Foto: INTA informa. 2013
Catriel, el arriero
Mis chivos están todos,
ciento noventa y seis, los conté muy bien. Cola Larga y Manchado, los mantuvieron
juntos cuando alguno se separaba del resto o subía al cerro. Quiero llegar al
mallín antes de que anochezca para hacer el fuego y poder descansar hasta que
salga el sol. La ruta 43 se pone fea cuando los autos no
respetan al hombre de a caballo. Antes no pasaba nadie, pero ahora hay muchos
turistas que no consideran nuestro trabajo. Estoy cansado, vengo de arrear
cerca de Chile, en Pichi Neuquén. Fue un año duro. Mucha seca. Costó encontrar
pastos tiernos. Todavía tengo que pasar por Manzano Amargo, Varvarco, y las
Ovejas para llegar a Andacollo. Cien kilómetros de montaña a caballo y arreando.
Me acompaña solo el Mario a quien le pago bien. No puedo protestar porque es lo
que me gusta hacer. El ganado es mío y los dos ranchos también. No me quejo. Más
no puedo pedir. Así cavilaba el arriero.
Catriel había nacido
en las tierras más desoladas del Neuquén. Si bien los paisajes son únicos,
mezcla de roca volcánica, amarillos de la estepa y cielos pintados, están alejados
de lugares turísticos como San Martín de los Andes o Villa La Angostura. Su
cuna era Andacollo, a orillas del río Neuquén que aguas abajo se une con el
Limay para formar los solares pródigos y pujantes del Alto Valle del Río Negro.
Se trata de un pueblo donde viven solo tres mil habitantes. Tierra de
crianceros, de hombres rudos y solitarios que llevaban sus cabras a la
veranada, montaña arriba, en la búsqueda de pastos tiernos. Interminables trasiegos.

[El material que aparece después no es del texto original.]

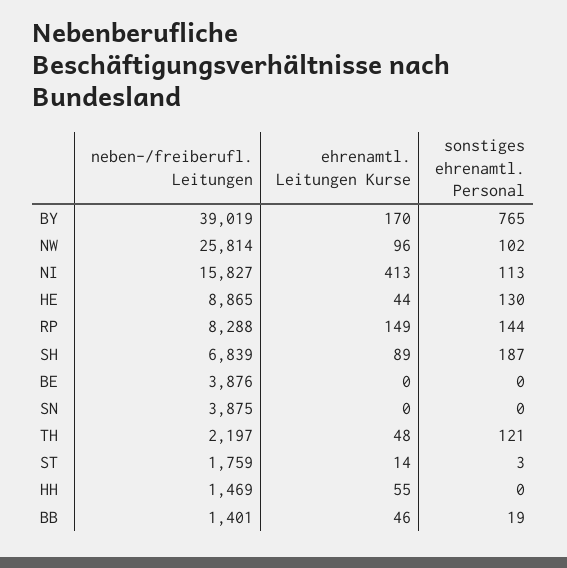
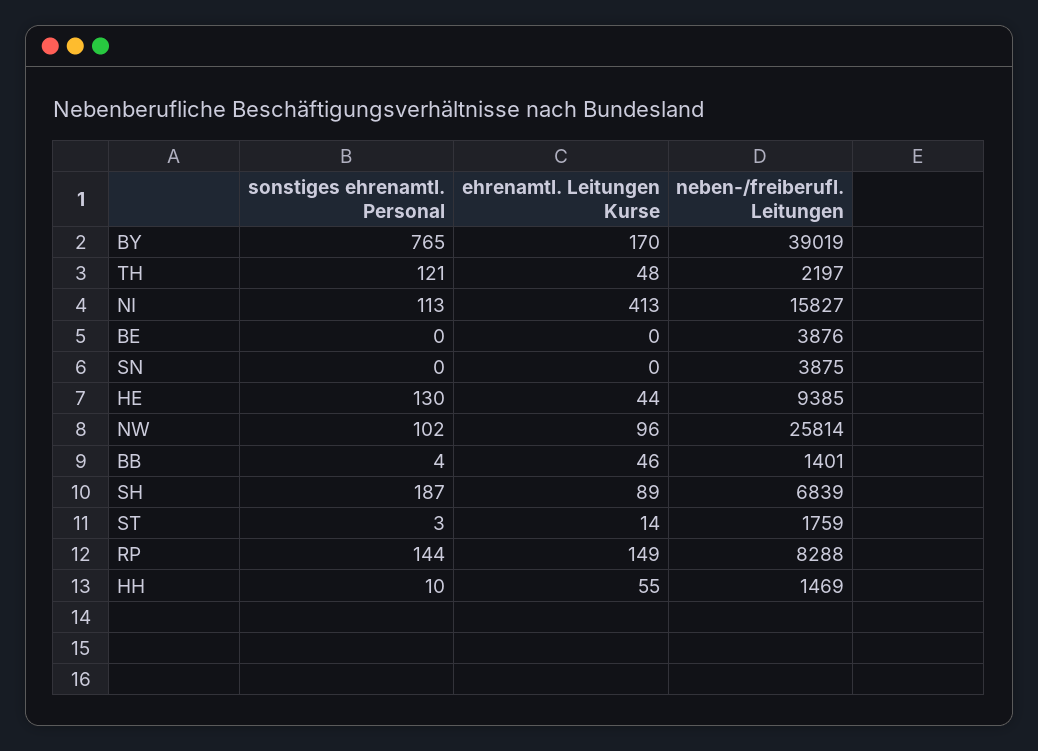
neben-/freiberufl. Leitungen, HE: 8865 -> 9385
sonstiges ehrenamtl. Personal, HH: 0 -> 10
sonstiges ehrenamtl. Personal, BB: 19 -> 4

Durante el invierno, en cambio, bajaban de los cerros a los campos de invernada
donde pastaban en los bajos y se engordaban para la venta.
Catriel tenía cuarenta
años, pero su aspecto era el de un hombre mayor. El cabello reseco, el rostro
ajado y los ojos hundidos. La rudeza de su vida y el clima seco y ventoso lo habían
envejecido antes de tiempo. Sin embargo, su vitalidad estaba intacta. Este
criancero de ley podría haber sido minero de pirca a pico y pala, pero en
cambio siempre quiso estar libre, solo, sin ninguna atadura y en contacto con
la naturaleza. No necesitaba ni de su propia mujer. Ella sabía esperarlo y
criaba bien a sus dos hijos. Ese era el trabajo de una compañera. Catriel conocía
como la palma de su mano el camino a sus dos ranchos. Uno en la veranada,
arriba, a 1400 metros de altura; el otro de invernada en las afueras de
Andacollo. Allí vivía la Silvia, su mujer, con Pedrito y Juani. Él era el único
dueño de “las casas” y de su ganado. Orgulloso de sus posesiones.
Aprendió el oficio del
padre quien murió joven bajo un alud, por lo que Catriel aprendió el trabajo a
la fuerza. Recién había terminado la primaria, pero no pudo seguir. Con sus
quince años había aprendido a arrear en reemplazo de su papá. Tal fue su destino.
Ese anochecer el
cielo estaba más diáfano que nunca, el sol recién se había puesto tras la
montaña. Bajó tranquilo del caballo. Se sentó cómodo en la pirca luego de hacer
la fogata y se disponía a calentar unas tortas fritas. Escuchó entonces un ruido
ensordecedor de rocas chocando entre sí. Conocía bien ese sonido, el tronar de
la tierra. De su tierra. Quiso primero salvar a los animales. Ahuyentó a los
perros para que se los llevaran. Las primeras piedras del derrumbe cayeron
sobre él. No podía moverse, estaba atrapado. Pensó en sus cabras, en sus perros,
en su compañero y en su familia. La historia se repetía. Moriría como su padre.
Alguno de sus hijos lo iba a suceder.